これら上記のステップで運用することで、ターゲットに響くコンテンツを発信でき、マーケティング効果を最大化できます。
より具体的な立ち上げ工程を学びたい方は、以下の記事をぜひ参考になさってください。
コンテンツマーケティングに成功したオウンドメディアの事例
オウンドメディアを運用する際には、他社の成功事例を参考にしながら運用方針を立てることが重要です。ここでは、オウンドメディアを活用して自社のブランド強化やリード獲得に成功した事例を紹介します。
株式会社Dr.トレーニング
株式会社Dr.トレーニングは、「一瞬ではなく、一生モノの身体づくり。」をミッションに、パーソナルトレーニングジムを運営する企業です。
目的 | 見込み顧客のリード獲得・認知拡大 |
ターゲット | 健康やフィットネスに興味を持つ幅広い世代 |
テーマ | 一瞬ではなく、一生モノの身体づくり |
主なコンテンツ | トレーニングの方法や健康維持に関するノウハウ記事、初心者向けエクササイズ情報など |
新規出店エリアで競合が増加した影響で、サイト経由の問い合わせ数が減少していました。この課題に対し、同社の専門性を活かしたコンテンツを作成し、ブランドイメージを維持しながら集客力の向上を図りました。

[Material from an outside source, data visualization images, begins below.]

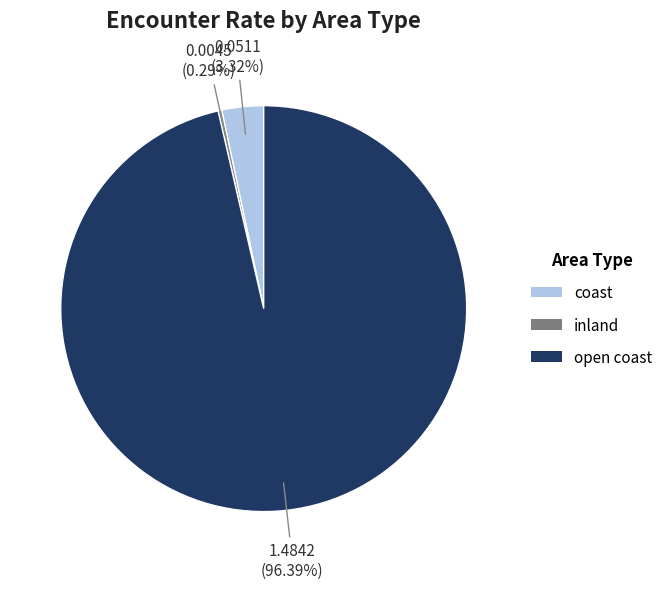

To the nearest percent, what percentage of the pie is open coast?

96%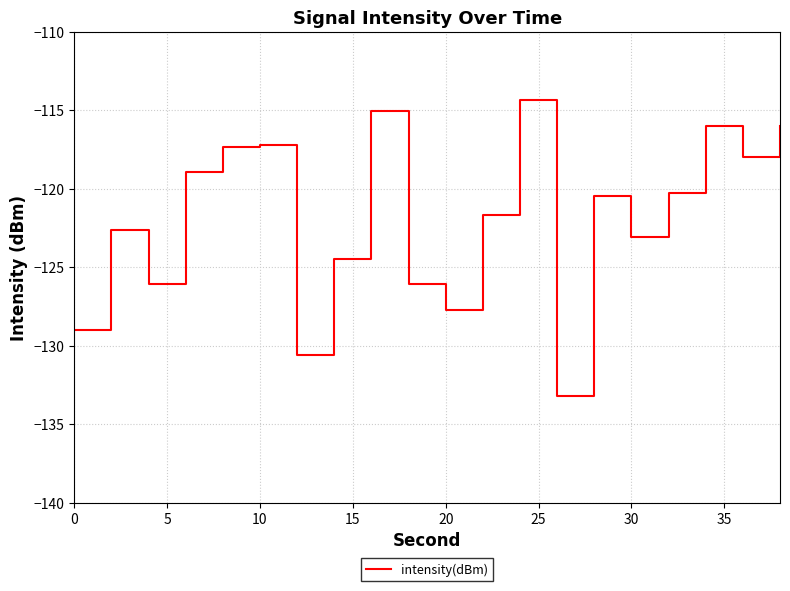

What is the smallest value displayed?

-133.2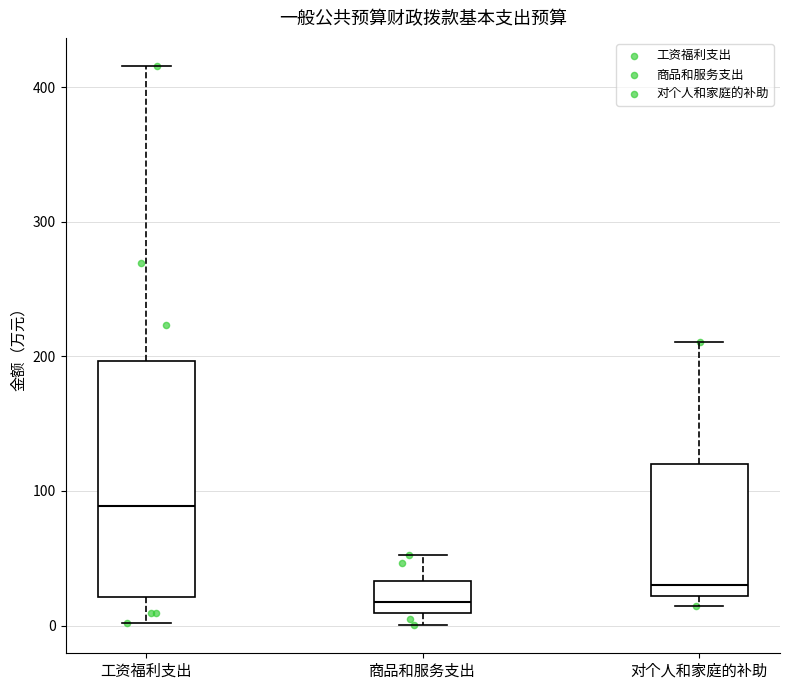

Which box is the tallest, from its lower edge to its upper edge?

工资福利支出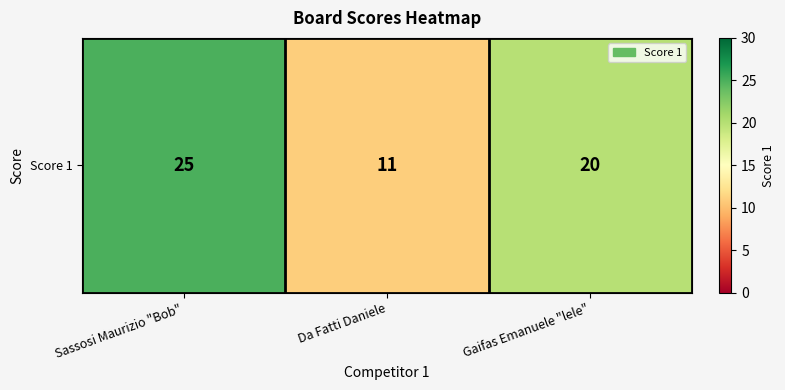

What is the difference between the maximum and minimum values?

14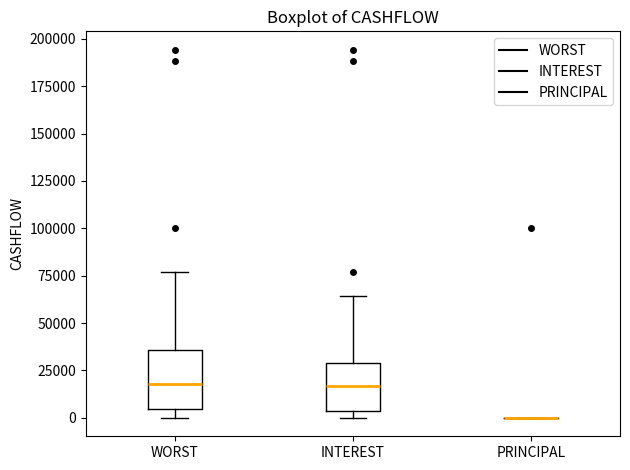

Where is the lower edge of the box for INTEREST on the y-axis? The values are not printed on the chart, so give them approximately, as read against the axis.

5000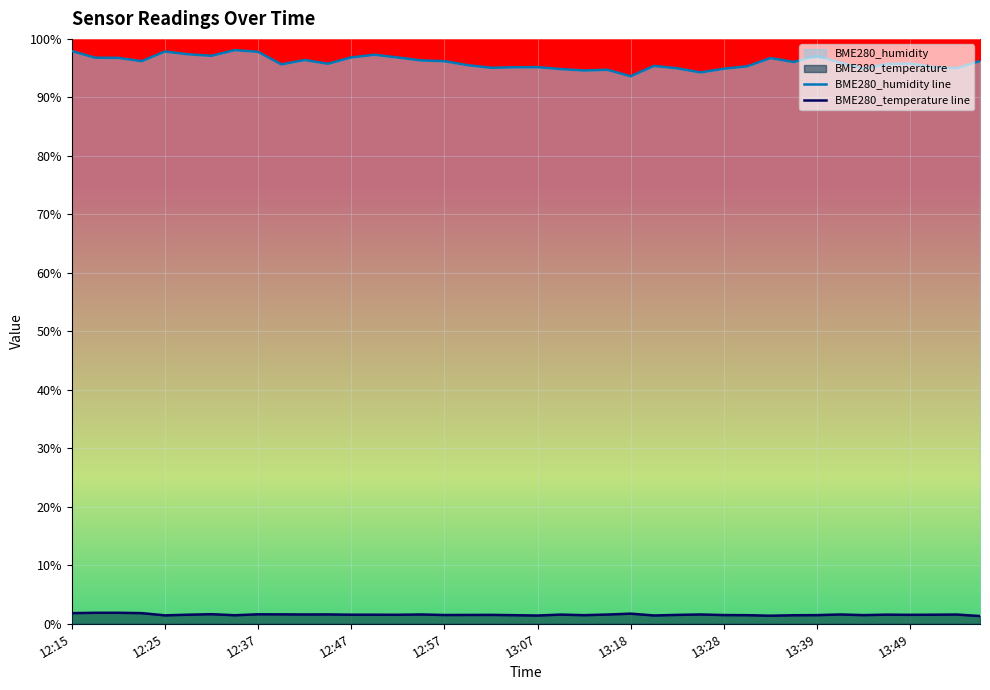

What is the highest value of the BME280_humidity line series?

98.1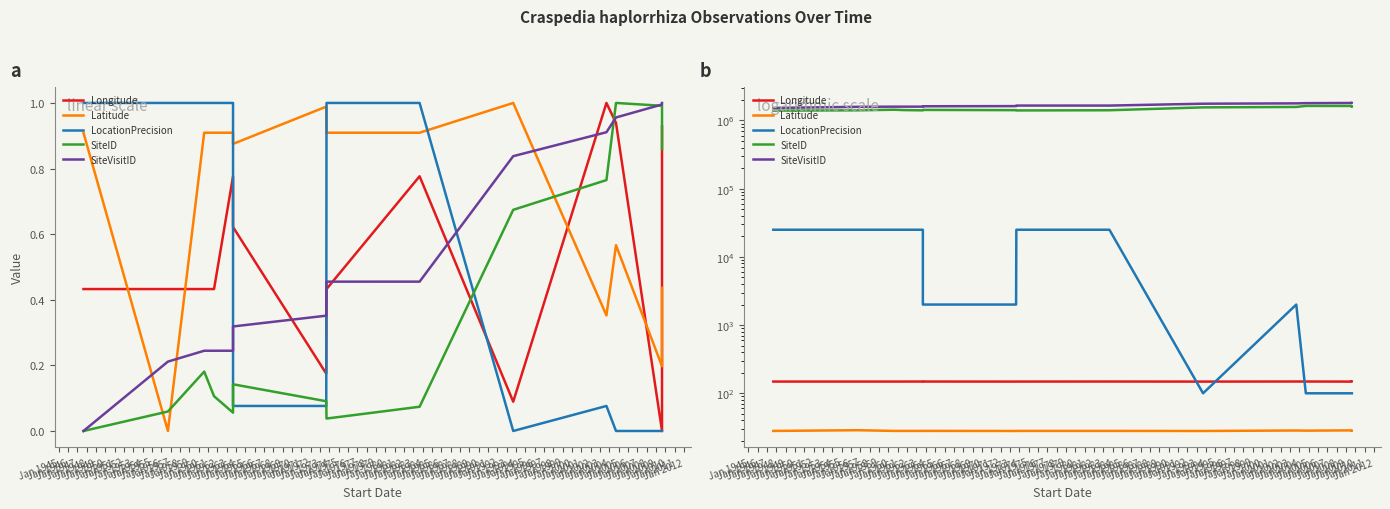

Is this an area chart (filled region under the line)?

No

その結果、3カ月でPV数が2倍に増加。さらに、問い合わせや入会者数も増加するなど、具体的な成果を達成しました。
出典:パーソナルトレーニングジムのコンテンツマーケティング事例!わずか3カ月でPV/CV数が倍増
サイボウズ株式会社
サイボウズ株式会社は、グループウェアや業務改善サービスを提供し、企業の働きやすさを支援する企業です。

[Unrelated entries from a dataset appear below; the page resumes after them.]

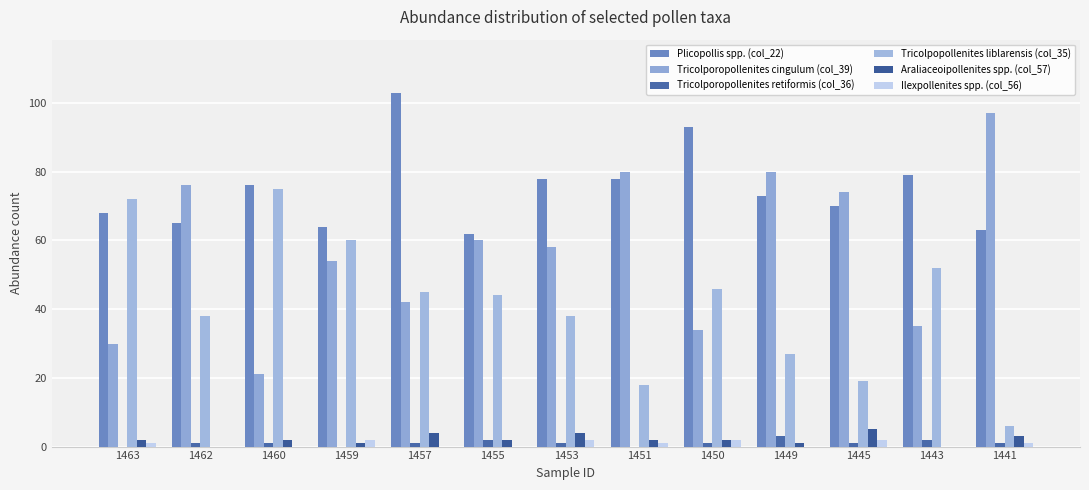

How many distinct data groups are displayed?

6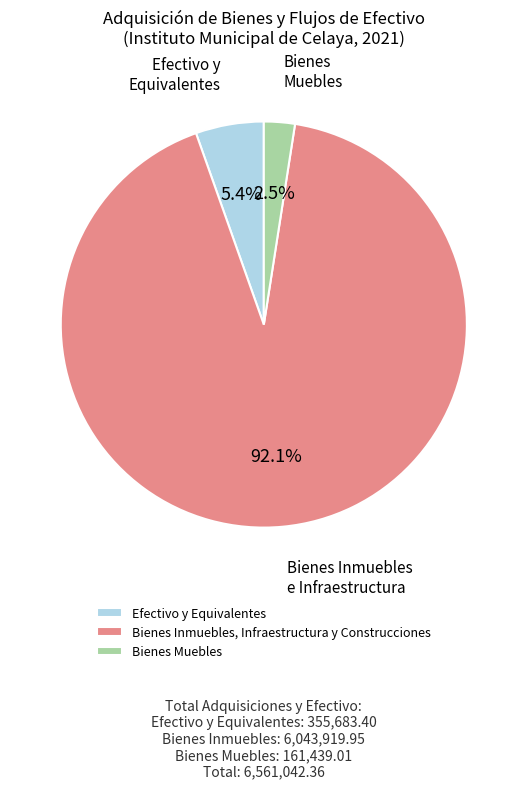

Does any single category account for the majority?

Yes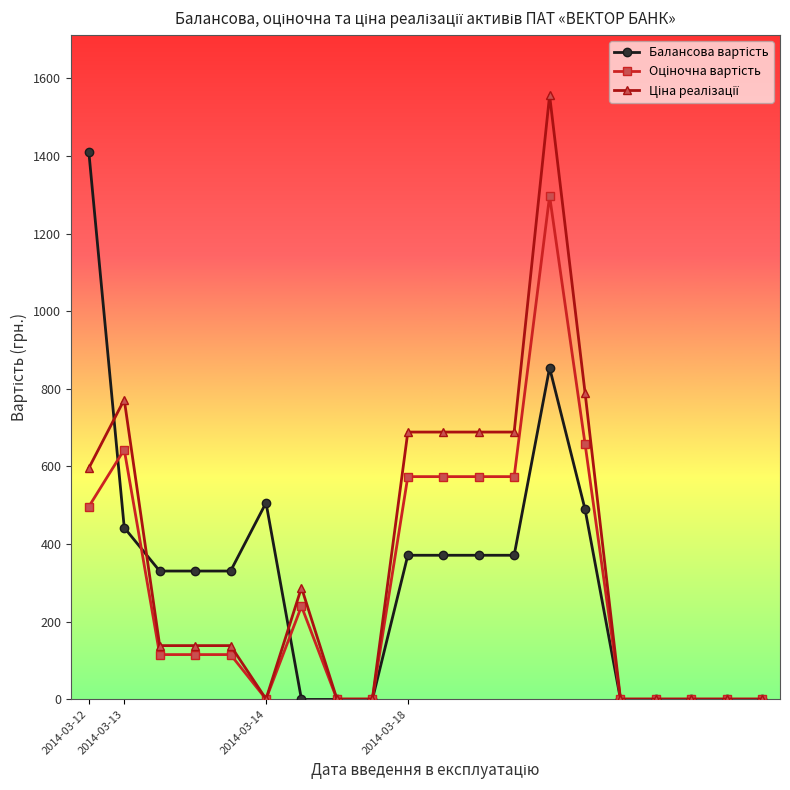

What is the maximum value shown in the chart?

1555.9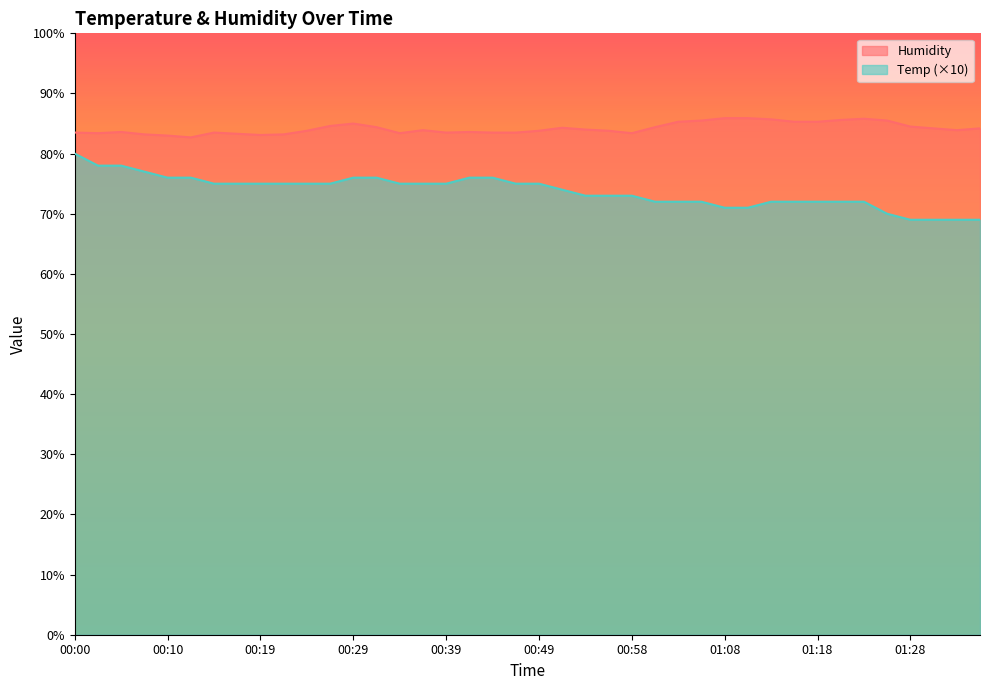

True or false: Temp has more than 1 points higher than both neighbors.

False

同社が運営するオウンドメディア「サイボウズ式」は、働き方改革やチームワークに関するコンテンツを発信し、ブランド価値向上を実現した成功事例です。
目的 | 採用・ブランディング |
ターゲット | 多様な働き方やチーム運営などに関心を持つビジネスパーソン |
テーマ | 新しい価値を生み出すチームのメディア |
主なコンテンツ | チーム運営のコツ・働き方改革に関するインタビュー記事、従業員の体験談など |
そのほかにも、オウンドメディアはさまざまな背景で色んな企業が運用されています。以下では、成功事例をまとめています。ぜひご参考になさってください。
まとめ
コンテンツマーケティングは、価値ある情報を提供して顧客の信頼を得るための戦略全般を指し、オウンドメディアはその情報を発信する基盤となる媒体です。

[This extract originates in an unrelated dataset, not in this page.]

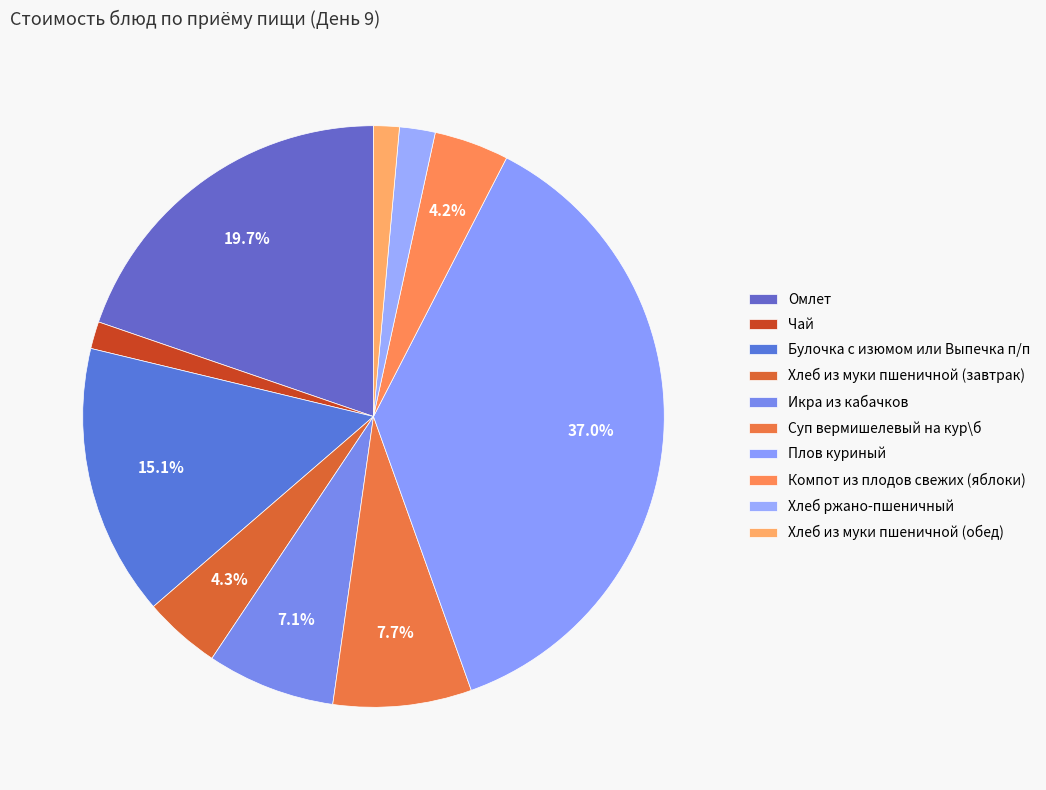

What percentage is the Плов куриный slice, to the nearest percent?

37%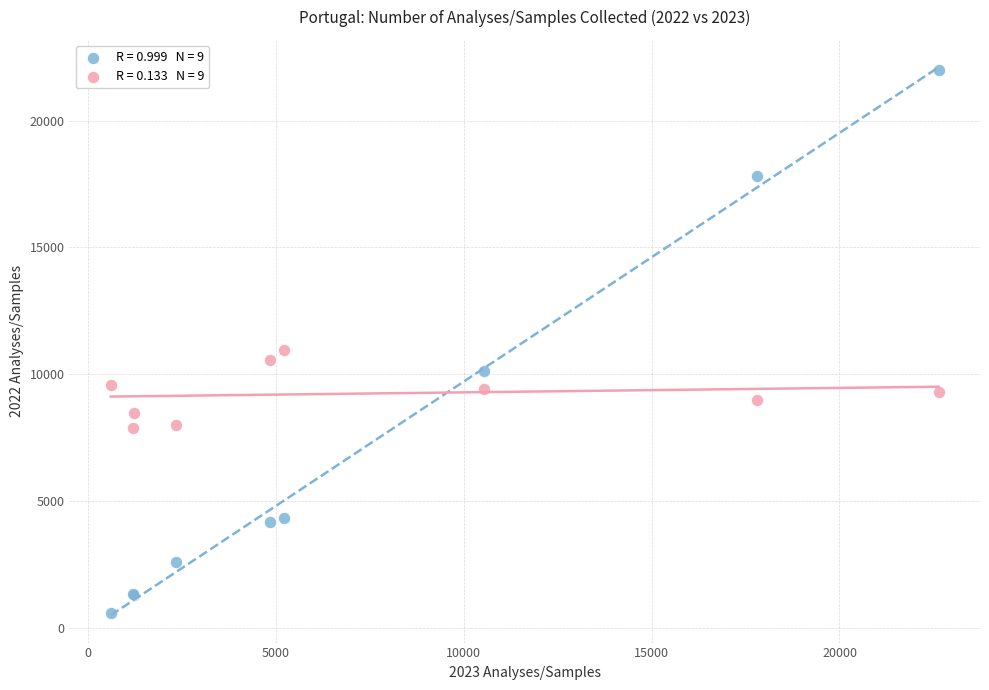

Across all series, what Y value is closest to 11277?

10960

オウンドメディアは、SEO対策を活用することで、コストを抑えながら効果的にマーケティングを展開できます。リード獲得、ナーチャリング、採用活動など、さまざまな目的で活用できるのが特徴です。
成功の鍵は、目的やターゲットを明確にし、オウンドメディアを戦略的に運用することです。ただし、運用には時間と労力が必要なため、リソースが不足している場合は、専門会社への外注を検討するのも有効です。プロのノウハウを活用すれば、効率的に成果を上げることができます。